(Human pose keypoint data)
********
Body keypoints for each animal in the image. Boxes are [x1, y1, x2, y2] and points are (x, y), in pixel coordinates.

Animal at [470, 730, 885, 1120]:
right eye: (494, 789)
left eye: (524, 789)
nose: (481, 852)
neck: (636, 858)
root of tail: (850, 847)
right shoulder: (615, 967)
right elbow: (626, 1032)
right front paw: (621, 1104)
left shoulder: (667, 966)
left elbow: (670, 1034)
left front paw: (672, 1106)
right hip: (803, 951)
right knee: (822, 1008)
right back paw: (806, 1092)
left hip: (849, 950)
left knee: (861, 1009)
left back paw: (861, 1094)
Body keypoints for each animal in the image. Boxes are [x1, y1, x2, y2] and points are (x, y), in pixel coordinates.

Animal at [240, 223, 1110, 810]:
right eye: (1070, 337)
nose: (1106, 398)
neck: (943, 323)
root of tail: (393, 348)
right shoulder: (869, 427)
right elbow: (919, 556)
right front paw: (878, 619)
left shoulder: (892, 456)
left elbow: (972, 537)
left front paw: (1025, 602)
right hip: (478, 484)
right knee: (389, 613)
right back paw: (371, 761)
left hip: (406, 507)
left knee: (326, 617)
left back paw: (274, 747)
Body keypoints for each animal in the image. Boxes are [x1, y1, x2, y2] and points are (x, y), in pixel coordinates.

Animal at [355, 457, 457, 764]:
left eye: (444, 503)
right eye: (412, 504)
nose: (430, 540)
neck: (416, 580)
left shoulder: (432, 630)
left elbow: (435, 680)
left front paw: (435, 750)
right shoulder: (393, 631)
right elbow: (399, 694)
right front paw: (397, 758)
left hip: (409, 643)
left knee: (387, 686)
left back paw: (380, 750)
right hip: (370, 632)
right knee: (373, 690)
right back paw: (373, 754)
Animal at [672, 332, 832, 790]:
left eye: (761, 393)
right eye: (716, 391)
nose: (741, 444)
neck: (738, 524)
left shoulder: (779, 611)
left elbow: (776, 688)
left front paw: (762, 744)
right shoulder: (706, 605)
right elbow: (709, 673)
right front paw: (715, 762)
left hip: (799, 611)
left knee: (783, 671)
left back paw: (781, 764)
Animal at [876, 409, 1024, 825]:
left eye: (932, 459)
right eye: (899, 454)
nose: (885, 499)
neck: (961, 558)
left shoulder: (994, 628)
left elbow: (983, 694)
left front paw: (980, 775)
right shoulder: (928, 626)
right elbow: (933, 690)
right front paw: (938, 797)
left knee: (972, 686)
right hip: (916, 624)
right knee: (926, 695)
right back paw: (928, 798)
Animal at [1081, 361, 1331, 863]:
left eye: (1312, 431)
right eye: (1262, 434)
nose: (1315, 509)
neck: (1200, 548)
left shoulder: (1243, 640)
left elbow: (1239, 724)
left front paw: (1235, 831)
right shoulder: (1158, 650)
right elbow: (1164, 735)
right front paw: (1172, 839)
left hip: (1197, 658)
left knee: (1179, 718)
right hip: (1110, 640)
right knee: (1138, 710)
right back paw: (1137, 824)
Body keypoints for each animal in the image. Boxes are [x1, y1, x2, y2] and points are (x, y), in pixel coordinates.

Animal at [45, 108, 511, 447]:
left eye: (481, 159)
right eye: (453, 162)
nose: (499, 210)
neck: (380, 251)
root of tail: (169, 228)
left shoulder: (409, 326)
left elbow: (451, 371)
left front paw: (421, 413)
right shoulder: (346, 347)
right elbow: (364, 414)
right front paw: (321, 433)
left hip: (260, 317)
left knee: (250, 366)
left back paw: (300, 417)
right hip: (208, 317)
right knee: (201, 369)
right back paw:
********
Directions.
Print every record exactly as it was given.

Answer to this exercise.
Body keypoints for each animal in the image. Boxes are [x1, y1, x2, y2] and points are (x, y), in pixel coordinates.

Animal at [470, 730, 885, 1120]:
right eye: (494, 789)
left eye: (524, 789)
nose: (481, 852)
neck: (636, 858)
root of tail: (850, 847)
right shoulder: (615, 967)
right elbow: (626, 1032)
right front paw: (621, 1104)
left shoulder: (667, 966)
left elbow: (670, 1034)
left front paw: (672, 1106)
right hip: (803, 951)
right knee: (822, 1008)
right back paw: (806, 1092)
left hip: (849, 950)
left knee: (861, 1009)
left back paw: (861, 1094)
Body keypoints for each animal in the image. Boxes are [x1, y1, x2, y2] and points are (x, y), in pixel coordinates.

Animal at [240, 223, 1110, 810]:
right eye: (1070, 337)
nose: (1106, 398)
neck: (943, 323)
root of tail: (393, 348)
right shoulder: (869, 427)
right elbow: (919, 556)
right front paw: (878, 619)
left shoulder: (892, 456)
left elbow: (972, 537)
left front paw: (1025, 602)
right hip: (478, 484)
right knee: (389, 613)
right back paw: (371, 761)
left hip: (406, 507)
left knee: (326, 617)
left back paw: (274, 747)
Body keypoints for each animal in the image. Boxes are [x1, y1, x2, y2] and points are (x, y), in pixel coordinates.

Animal at [355, 457, 457, 764]:
left eye: (444, 503)
right eye: (412, 504)
nose: (430, 540)
neck: (416, 580)
left shoulder: (432, 630)
left elbow: (435, 680)
left front paw: (435, 750)
right shoulder: (393, 631)
right elbow: (399, 694)
right front paw: (397, 758)
left hip: (409, 643)
left knee: (387, 686)
left back paw: (380, 750)
right hip: (370, 632)
right knee: (373, 690)
right back paw: (373, 754)
Animal at [672, 332, 832, 790]:
left eye: (761, 393)
right eye: (716, 391)
nose: (741, 444)
neck: (738, 524)
left shoulder: (779, 611)
left elbow: (776, 688)
left front paw: (762, 744)
right shoulder: (706, 605)
right elbow: (709, 673)
right front paw: (715, 762)
left hip: (799, 611)
left knee: (783, 671)
left back paw: (781, 764)
Animal at [876, 409, 1024, 825]:
left eye: (932, 459)
right eye: (899, 454)
nose: (885, 499)
neck: (961, 558)
left shoulder: (994, 628)
left elbow: (983, 694)
left front paw: (980, 775)
right shoulder: (928, 626)
right elbow: (933, 690)
right front paw: (938, 797)
left knee: (972, 686)
right hip: (916, 624)
right knee: (926, 695)
right back paw: (928, 798)
Animal at [1081, 361, 1331, 863]:
left eye: (1312, 431)
right eye: (1262, 434)
nose: (1315, 509)
neck: (1200, 548)
left shoulder: (1243, 640)
left elbow: (1239, 724)
left front paw: (1235, 831)
right shoulder: (1158, 650)
right elbow: (1164, 735)
right front paw: (1172, 839)
left hip: (1197, 658)
left knee: (1179, 718)
right hip: (1110, 640)
right knee: (1138, 710)
right back paw: (1137, 824)
Body keypoints for each animal in the image. Boxes are [x1, y1, x2, y2] and points are (x, y), in pixel coordinates.

Animal at [45, 108, 511, 447]:
left eye: (481, 159)
right eye: (453, 162)
nose: (499, 210)
neck: (380, 251)
root of tail: (169, 228)
left shoulder: (409, 326)
left elbow: (451, 371)
left front paw: (421, 413)
right shoulder: (346, 347)
right elbow: (364, 414)
right front paw: (321, 433)
left hip: (260, 317)
left knee: (250, 366)
left back paw: (300, 417)
right hip: (208, 317)
right knee: (201, 369)
right back paw:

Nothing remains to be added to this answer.